**Try it**
In which lines of the data does the string "space" appear? Copy every one.

**Supplied data**
....................

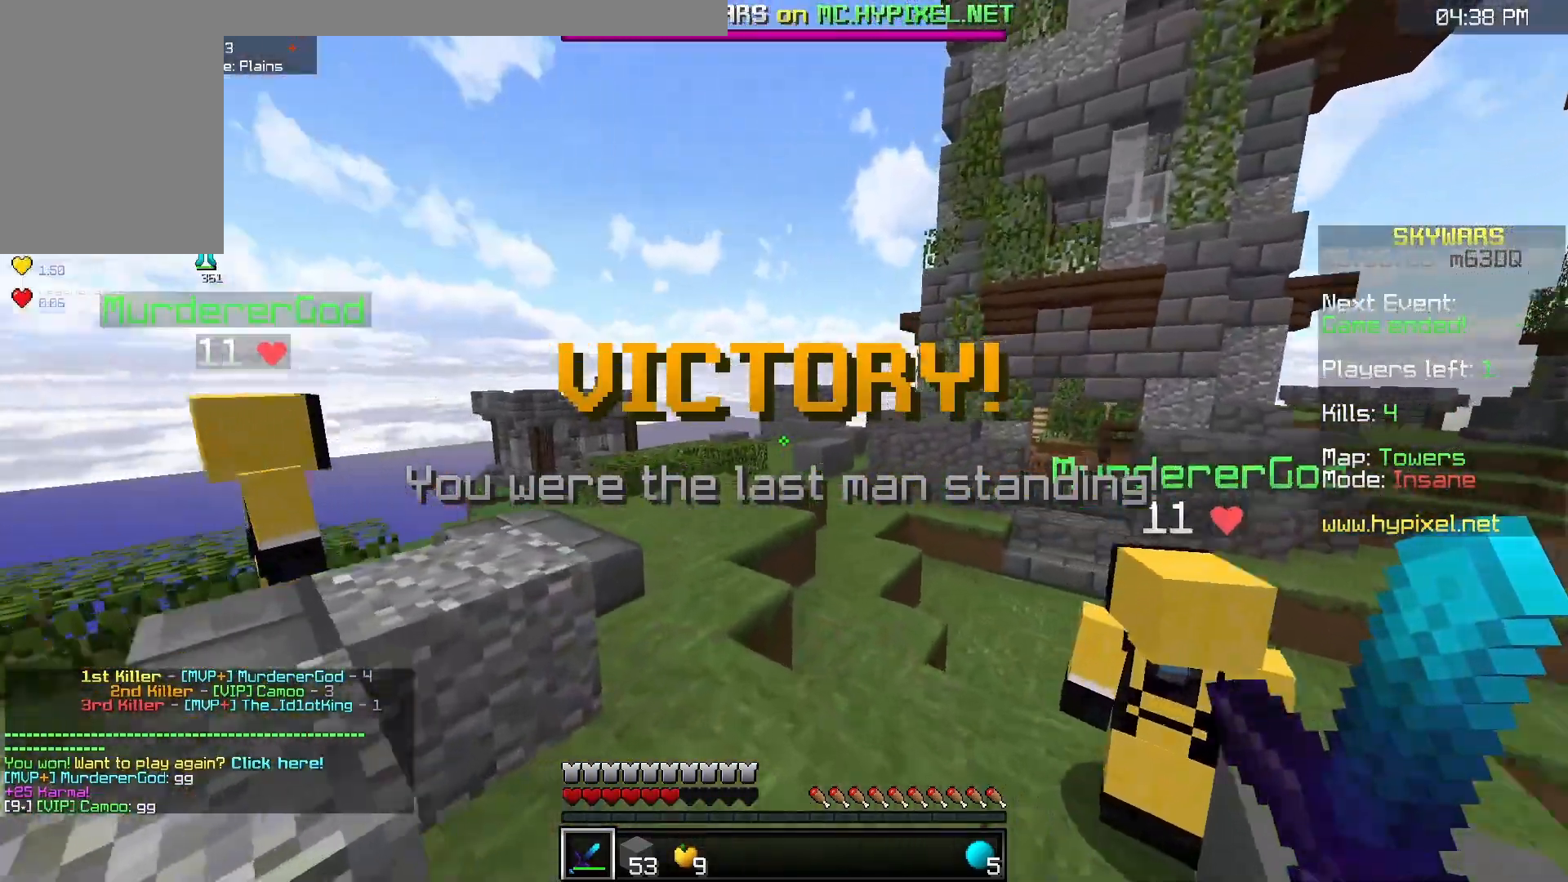
{"keys": ["space", "w"], "mouse": [], "events": []}
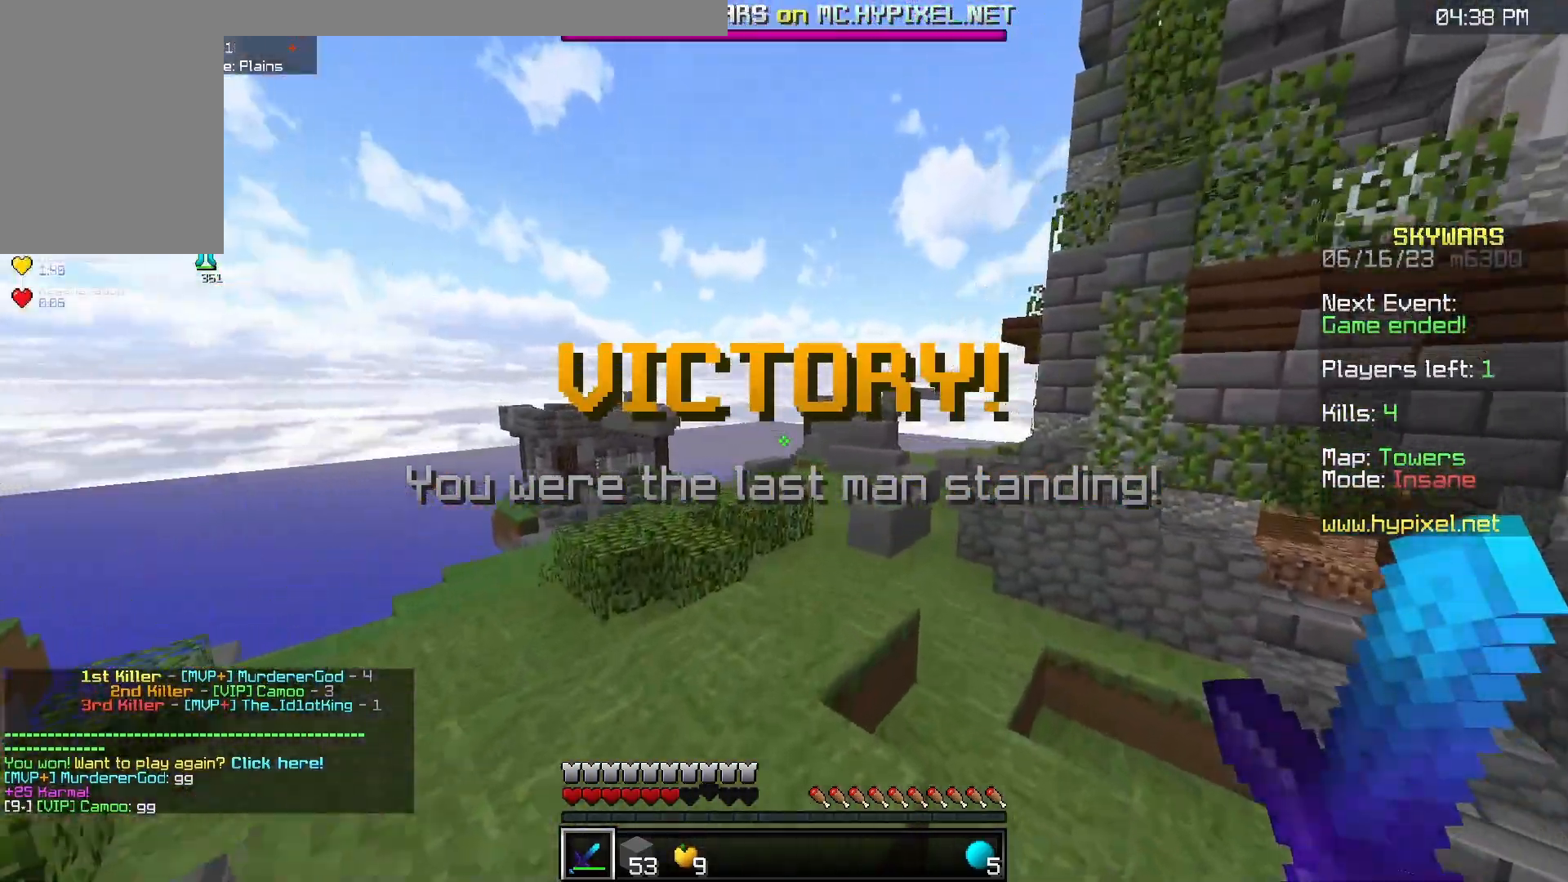
{"keys": [], "mouse": [], "events": [[383, "w", "up"], [400, "space", "up"]]}
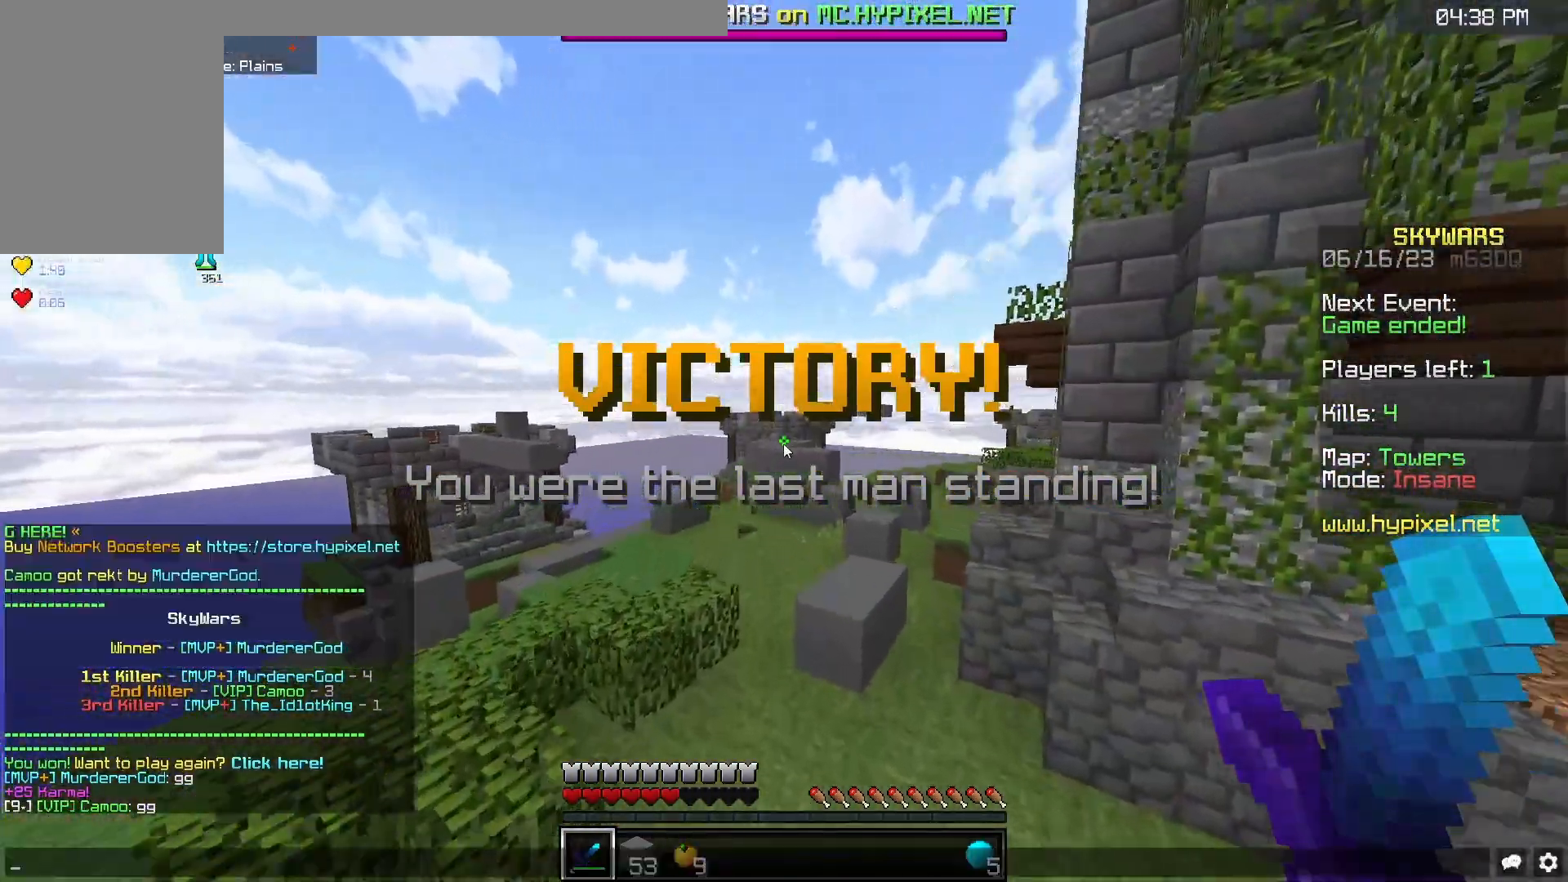
{"keys": [], "mouse": [], "events": []}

....................

**Solution below**
{"keys": ["space", "w"], "mouse": [], "events": []}
{"keys": [], "mouse": [], "events": [[383, "w", "up"], [400, "space", "up"]]}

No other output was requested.